“It is taking time for the crypto investors to digest the hawkish comments of the Feds on Wednesday as the bearish sentiment continues. Though there is a slight recovery in the price of Bitcoin making it exchange hands above $37K. Another bearish indication for Bitcoin and crypto in general is the strengthening of the US$.”
The losses for the crypto industry extended further on Thursday as the bearish sentiment continued among the crypto traders and investors due to the hawkish comments by the Feds after Wednesday’s FOMC meeting that reported an increase of interest rates at least 4 times this year. Stock market also fell slightly on Thursday. Bitcoin is showing a slight recovery this morning as it is exchanging hands at $37,220 at the time of writing.

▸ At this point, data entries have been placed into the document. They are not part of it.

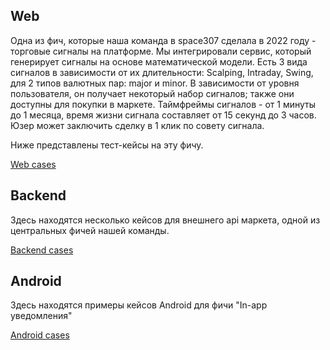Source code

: ## Web

Одна из фич, которые наша команда в space307 сделала в 2022 году - торговые сигналы на платформе. Мы интегрировали сервис, который генерирует сигналы на основе математической модели. Есть 3 вида сигналов в зависимости от их длительности: Scalping, Intraday, Swing, для 2 типов валютных пар: major и minor. В зависимости от уровня пользователя, он получает некоторый набор сигналов; также они доступны для покупки в маркете. Таймфреймы сигналов - от 1 минуты до 1 месяца, время жизни сигнала составляет от 15 секунд до 3 часов. Юзер может заключить сделку в 1 клик по совету сигнала.

Ниже представлены тест-кейсы на эту фичу.

[Web cases](https://github.com/klushcheva/qa-work/blob/be407700e52415e8f019fbb21acf4bf2af69d8b0/tables/web%20-%20trading%20signals.xlsx)

## Backend
Здесь находятся несколько кейсов для внешнего api маркета, одной из центральных фичей нашей команды.

[Backend cases](https://github.com/klushcheva/qa-work/blob/be407700e52415e8f019fbb21acf4bf2af69d8b0/tables/back%20-%20marketplace.xlsx)

## Android
Здесь находятся примеры кейсов Android для фичи "In-app уведомления"

[Android cases](https://github.com/klushcheva/qa-work/blob/3bd8119eb37e7d1af3b728248518a4b5a7133746/tables/android%20-%20in-app.xlsx)
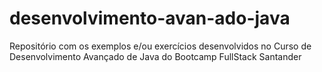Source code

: # desenvolvimento-avan-ado-java
Repositório com os exemplos e/ou exercícios desenvolvidos no Curso de Desenvolvimento Avançado de Java do Bootcamp FullStack Santander
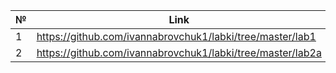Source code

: 
№ | Link
--|-----------------------------------------------------------
1 | https://github.com/ivannabrovchuk1/labki/tree/master/lab1
2 | https://github.com/ivannabrovchuk1/labki/tree/master/lab2a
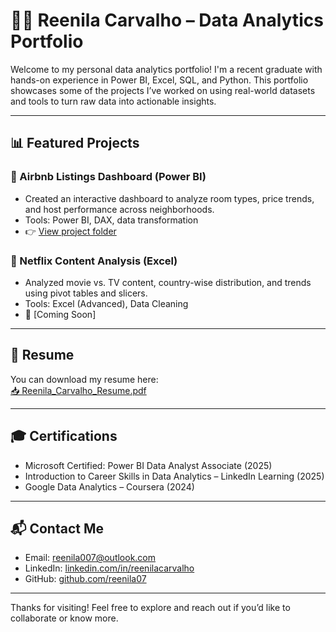 
# 👩‍💻 Reenila Carvalho – Data Analytics Portfolio

Welcome to my personal data analytics portfolio! I'm a recent graduate with hands-on experience in Power BI, Excel, SQL, and Python. This portfolio showcases some of the projects I’ve worked on using real-world datasets and tools to turn raw data into actionable insights.

---

## 📊 Featured Projects

### 🔹 Airbnb Listings Dashboard (Power BI)
- Created an interactive dashboard to analyze room types, price trends, and host performance across neighborhoods.
- Tools: Power BI, DAX, data transformation
- 👉 [View project folder](./AirbnbAnalysis)

### 🔹 Netflix Content Analysis (Excel)
- Analyzed movie vs. TV content, country-wise distribution, and trends using pivot tables and slicers.
- Tools: Excel (Advanced), Data Cleaning
- 📁 [Coming Soon]

---

## 📄 Resume
You can download my resume here:  
[📥 Reenila_Carvalho_Resume.pdf](./Reenila_Carvalho_Resume.pdf)

---

## 🎓 Certifications
- Microsoft Certified: Power BI Data Analyst Associate (2025)
- Introduction to Career Skills in Data Analytics – LinkedIn Learning (2025)
- Google Data Analytics – Coursera (2024)

---

## 📬 Contact Me
- Email: reenila007@outlook.com  
- LinkedIn: [linkedin.com/in/reenilacarvalho](https://linkedin.com/in/reenilacarvalho)  
- GitHub: [github.com/reenila07](https://github.com/reenila07)

---

Thanks for visiting! Feel free to explore and reach out if you’d like to collaborate or know more.
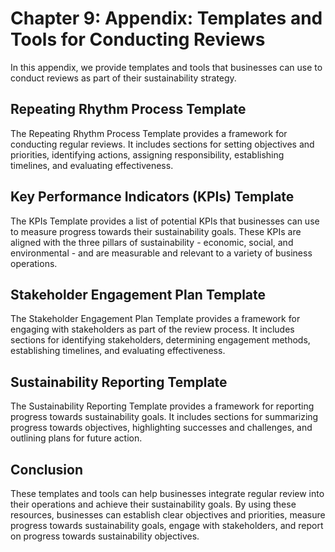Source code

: Chapter 9: Appendix: Templates and Tools for Conducting Reviews
===============================================================

In this appendix, we provide templates and tools that businesses can use to conduct reviews as part of their sustainability strategy.

Repeating Rhythm Process Template
---------------------------------

The Repeating Rhythm Process Template provides a framework for conducting regular reviews. It includes sections for setting objectives and priorities, identifying actions, assigning responsibility, establishing timelines, and evaluating effectiveness.

Key Performance Indicators (KPIs) Template
------------------------------------------

The KPIs Template provides a list of potential KPIs that businesses can use to measure progress towards their sustainability goals. These KPIs are aligned with the three pillars of sustainability - economic, social, and environmental - and are measurable and relevant to a variety of business operations.

Stakeholder Engagement Plan Template
------------------------------------

The Stakeholder Engagement Plan Template provides a framework for engaging with stakeholders as part of the review process. It includes sections for identifying stakeholders, determining engagement methods, establishing timelines, and evaluating effectiveness.

Sustainability Reporting Template
---------------------------------

The Sustainability Reporting Template provides a framework for reporting progress towards sustainability goals. It includes sections for summarizing progress towards objectives, highlighting successes and challenges, and outlining plans for future action.

Conclusion
----------

These templates and tools can help businesses integrate regular review into their operations and achieve their sustainability goals. By using these resources, businesses can establish clear objectives and priorities, measure progress towards sustainability goals, engage with stakeholders, and report on progress towards sustainability objectives.
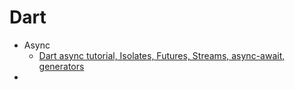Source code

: # Dart 

* Async
    * [Dart async tutorial, Isolates, Futures, Streams, async-await, generators](https://www.youtube.com/watch?v=vl_AaCgudcY&list=PLjxrf2q8roU2HdJQDjJzOeO6J3FoFLWr2&index=14)
* 
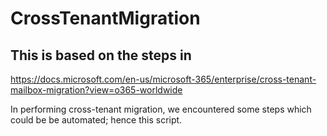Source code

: # CrossTenantMigration

## This is based on the steps in 
https://docs.microsoft.com/en-us/microsoft-365/enterprise/cross-tenant-mailbox-migration?view=o365-worldwide 

In performing cross-tenant migration, we encountered some steps which could be be automated; hence this script.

Amidst the bearish crypto movement the US dollar was strengthening and is up by 0.79% as per US Dollar Currency Index (DXY) in the last 24 hours to reach 97.2. The strengthening dollar is considered to be bearish for the crypto industry as history has revealed and crypto and DXY have an inverse correlation between them which was more evident in July last year. Bitcoin’s trading volume has been lowest in the week on Thursday leading to a flat market.
The price action has been moving below the downward sloping 100 day moving average for weeks now indicating a strong selling pressure. The buyers now need to provide the support for Bitcoin between 30K to 37K to build a base for the upward movement in the near future. The fear and greed index still lies in the extreme fear zone but the value is increasing on a daily basis and has reached a value of 24.
Disclaimer: The article should not be considered as any financial advice. It is advisable to conduct thorough research before investing.